Banjir Besar Melanda Jakarta dan Bekasi, Ribuan Warga Mengungsi

Sukoharjo, 5 Maret 2025 — Curah hujan ekstrem yang mengguyur wilayah Jabodetabek sejak awal Maret 2025 menyebabkan banjir besar yang melumpuhkan aktivitas warga di berbagai titik, terutama di kawasan Jakarta Timur, Jakarta Barat, dan Kota Bekasi. Hujan dengan intensitas tinggi yang berlangsung hampir tanpa jeda selama beberapa hari membuat sistem drainase kota tidak mampu menampung debit air yang meluap dari sungai-sungai utama seperti Ciliwung, Bekasi, dan Pesanggrahan. Akibatnya, air melimpas ke permukiman padat penduduk dan menggenangi rumah, sekolah, serta fasilitas publik lainnya.

Badan Penanggulangan Bencana Daerah (BPBD) melaporkan bahwa lebih dari 60.000 warga harus dievakuasi ke pos-pos darurat yang tersebar di berbagai kecamatan. Tidak hanya itu, puluhan sekolah terpaksa diliburkan, ratusan kendaraan terendam, dan sejumlah ruas jalan protokol tergenang air hingga mencapai ketinggian dua meter. Kondisi ini menyebabkan kemacetan parah dan menghambat mobilitas logistik, termasuk pasokan bahan makanan dan air bersih ke wilayah terdampak.

Analisis awal menunjukkan bahwa penyebab banjir kali ini tidak semata-mata karena intensitas hujan yang tinggi, melainkan juga akibat rusaknya daerah resapan air di kawasan hulu. Maraknya pembangunan perumahan, kawasan industri, dan jalan baru di wilayah Bogor, Depok, serta Bekasi Selatan dinilai telah mempersempit lahan terbuka hijau dan mengurangi kemampuan tanah untuk menyerap air. Dalam dua dekade terakhir, area resapan di kawasan tersebut berkurang lebih dari 40 persen, sementara laju pembangunan terus meningkat tanpa diimbangi dengan perencanaan drainase terpadu.

Pemerintah daerah, bersama dengan Kementerian Lingkungan Hidup dan Kehutanan (KLHK), menegaskan akan melakukan audit menyeluruh terhadap izin lingkungan sejumlah pengembang yang beroperasi di sekitar daerah aliran sungai (DAS). Langkah ini diambil menyusul dugaan bahwa beberapa proyek pembangunan tidak memenuhi standar pengelolaan lingkungan dan gagal menyediakan kolam retensi atau sumur resapan sesuai ketentuan.
Selain penegakan hukum, pemerintah juga berencana mempercepat program “Jakarta Tangguh Air”, yaitu revitalisasi sungai dan pembangunan waduk penampung di wilayah perbatasan hulu.

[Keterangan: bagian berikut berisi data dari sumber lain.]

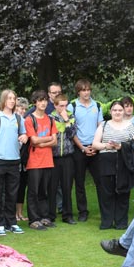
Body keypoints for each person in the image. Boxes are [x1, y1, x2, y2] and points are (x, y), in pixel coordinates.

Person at [0, 89, 28, 235]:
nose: (12, 101)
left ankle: (11, 222)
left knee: (12, 194)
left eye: (14, 98)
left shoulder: (18, 119)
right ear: (4, 100)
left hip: (14, 161)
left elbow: (23, 134)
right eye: (9, 98)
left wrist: (24, 137)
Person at [92, 101, 134, 230]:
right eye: (115, 110)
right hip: (106, 160)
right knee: (106, 192)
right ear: (110, 112)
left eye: (120, 110)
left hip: (123, 161)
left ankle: (121, 222)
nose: (117, 112)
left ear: (124, 111)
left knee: (123, 191)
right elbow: (95, 144)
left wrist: (121, 146)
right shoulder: (103, 125)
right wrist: (106, 146)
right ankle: (106, 222)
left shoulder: (130, 125)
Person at [70, 79, 104, 222]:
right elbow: (71, 131)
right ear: (78, 92)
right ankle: (83, 211)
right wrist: (83, 148)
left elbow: (101, 126)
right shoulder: (72, 106)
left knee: (101, 181)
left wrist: (95, 146)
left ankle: (105, 210)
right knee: (79, 182)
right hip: (79, 148)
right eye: (83, 90)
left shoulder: (97, 105)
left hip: (96, 147)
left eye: (88, 89)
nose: (86, 92)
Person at [25, 90, 58, 230]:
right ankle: (33, 219)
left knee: (44, 190)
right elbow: (33, 140)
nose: (43, 103)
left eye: (45, 100)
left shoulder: (50, 119)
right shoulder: (29, 119)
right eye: (40, 100)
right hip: (34, 161)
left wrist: (42, 143)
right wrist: (48, 139)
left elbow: (55, 141)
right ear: (35, 103)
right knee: (33, 190)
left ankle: (44, 216)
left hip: (47, 160)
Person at [48, 93, 77, 224]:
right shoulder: (50, 118)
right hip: (53, 157)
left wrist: (66, 120)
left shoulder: (71, 116)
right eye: (61, 106)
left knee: (67, 186)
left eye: (66, 105)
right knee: (52, 187)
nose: (64, 108)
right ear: (55, 105)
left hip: (68, 157)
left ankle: (67, 215)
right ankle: (50, 215)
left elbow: (72, 134)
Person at [15, 97, 30, 222]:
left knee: (22, 187)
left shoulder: (26, 122)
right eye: (21, 108)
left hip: (24, 160)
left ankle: (20, 213)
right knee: (14, 187)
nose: (23, 111)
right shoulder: (10, 120)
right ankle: (13, 213)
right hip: (13, 158)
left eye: (25, 109)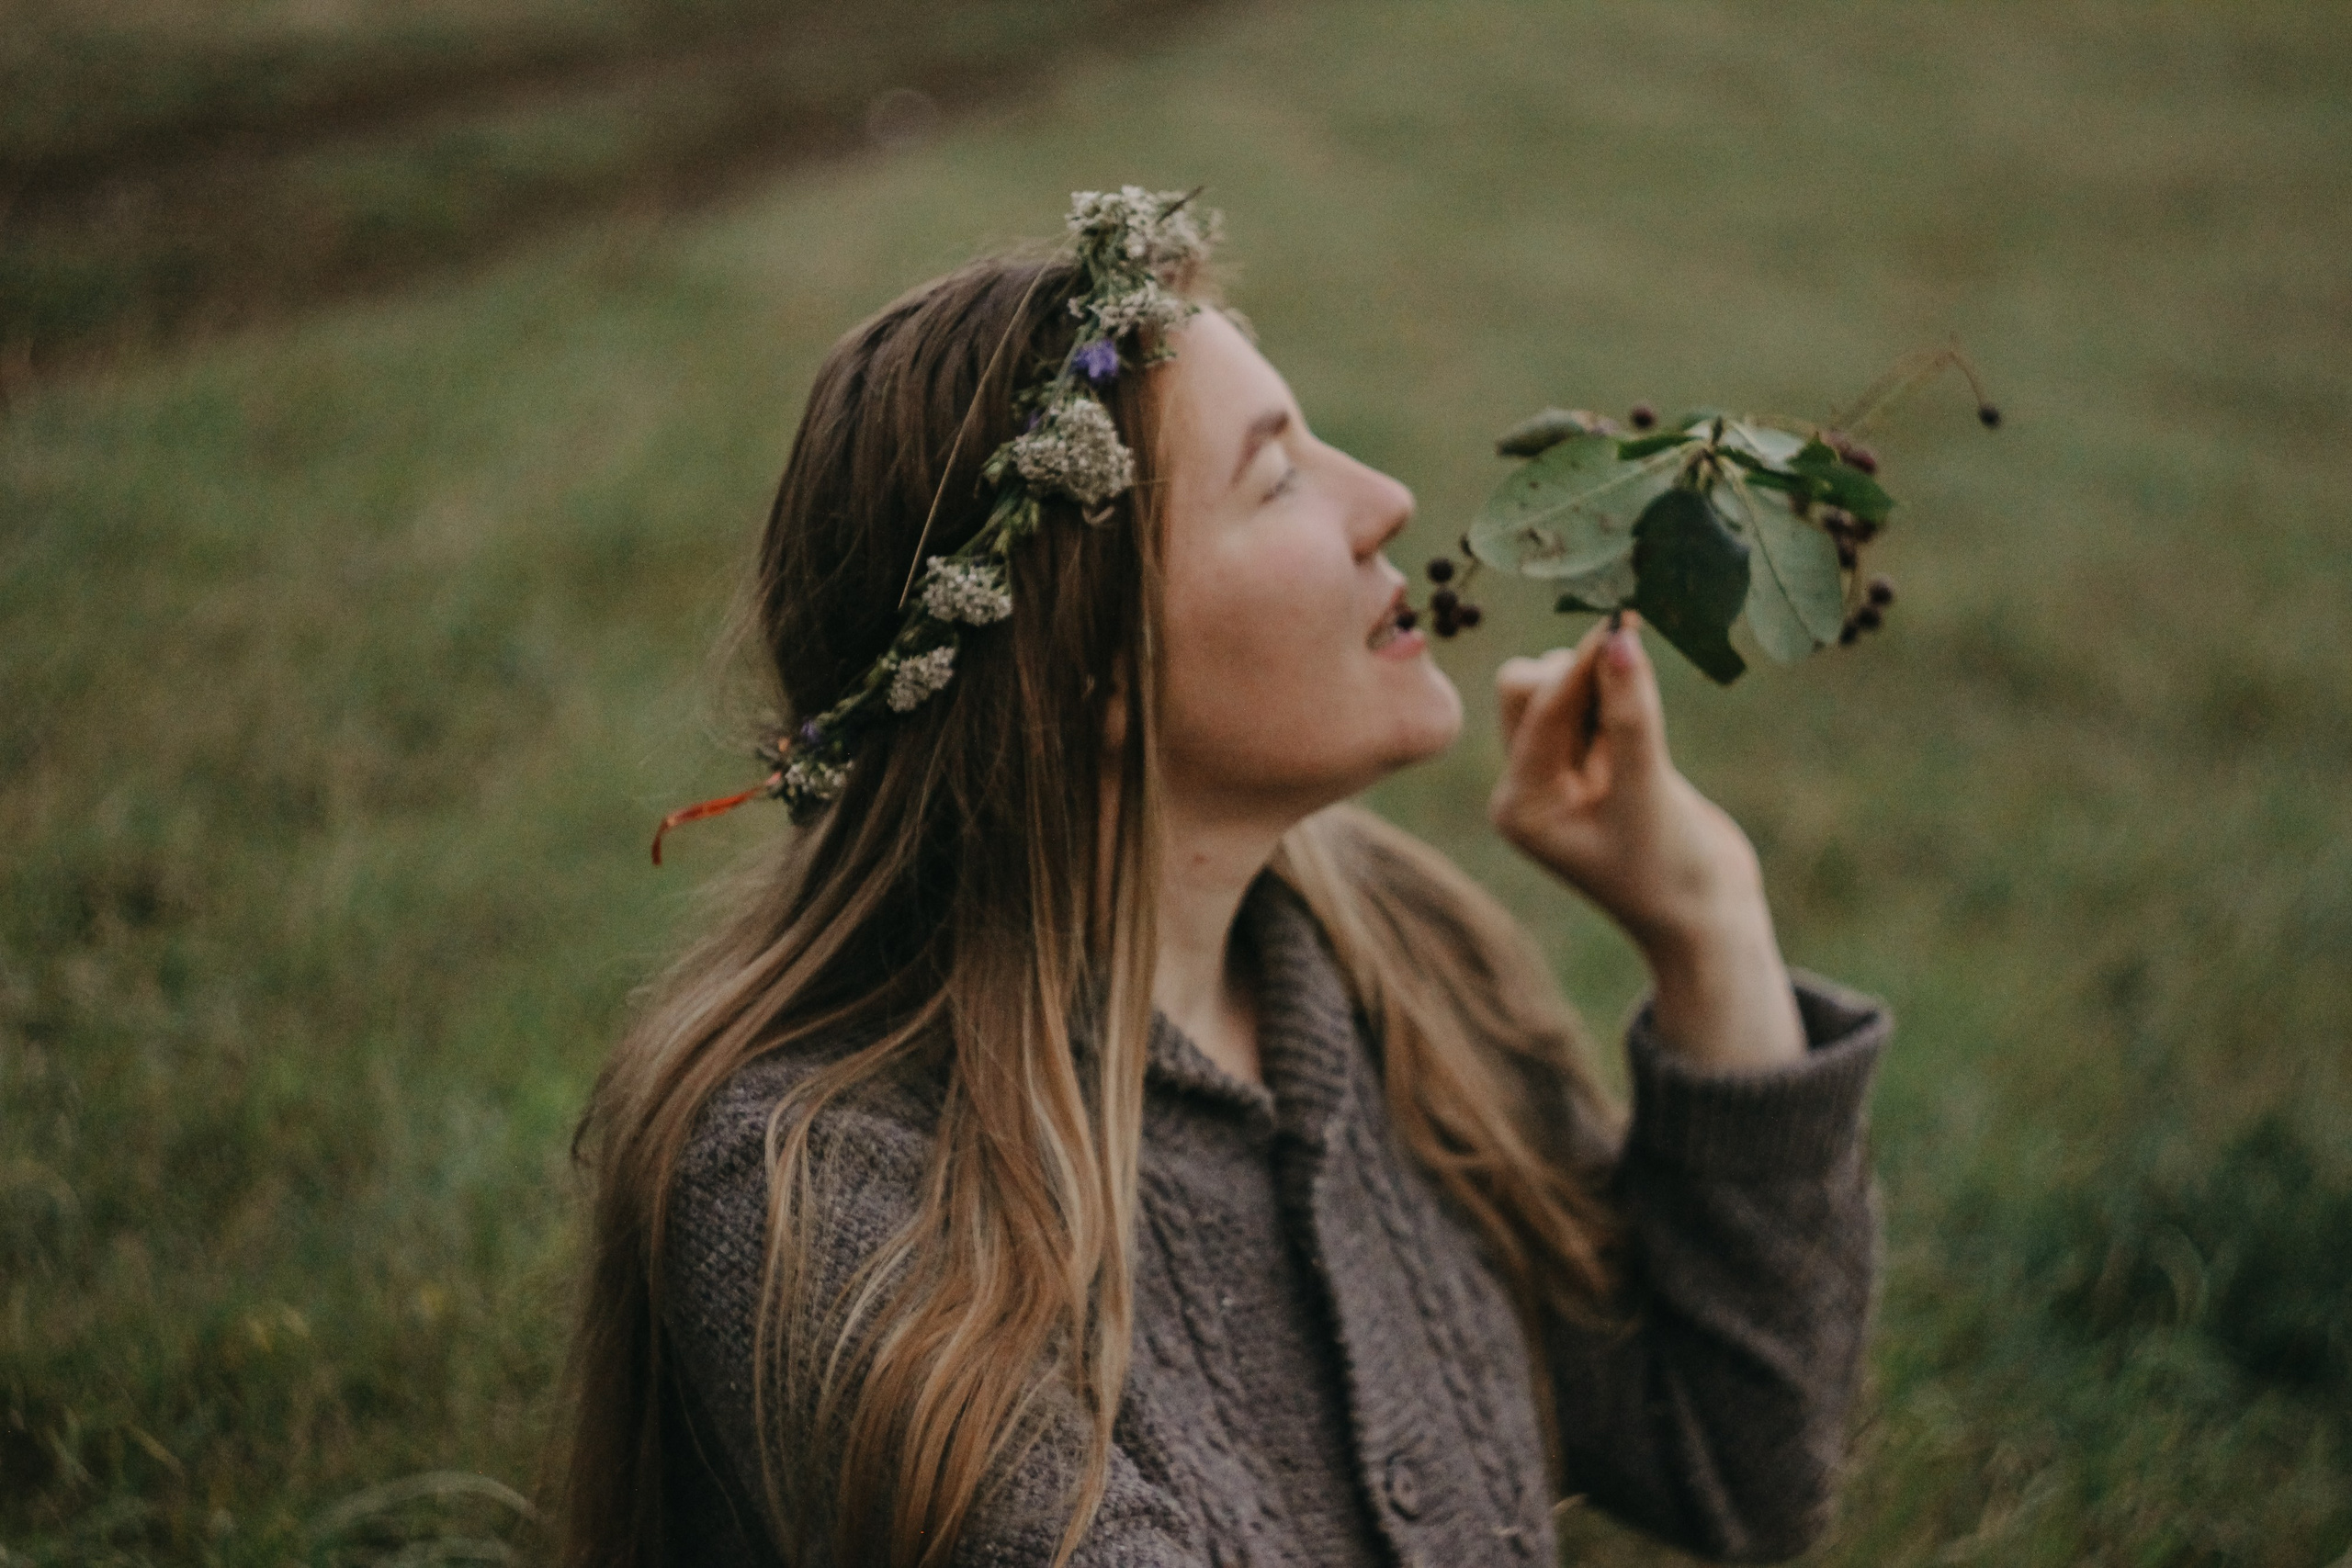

Sejumlah ahli lingkungan menilai kejadian ini menjadi peringatan keras bahwa urbanisasi tanpa kendali telah memperburuk kerentanan iklim di kawasan metropolitan terbesar Indonesia tersebut. Mereka menekankan pentingnya tata ruang berbasis ekosistem, peningkatan kesadaran warga dalam pengelolaan sampah dan drainase lingkungan, serta sinergi lintas daerah untuk mengendalikan banjir di masa mendatang.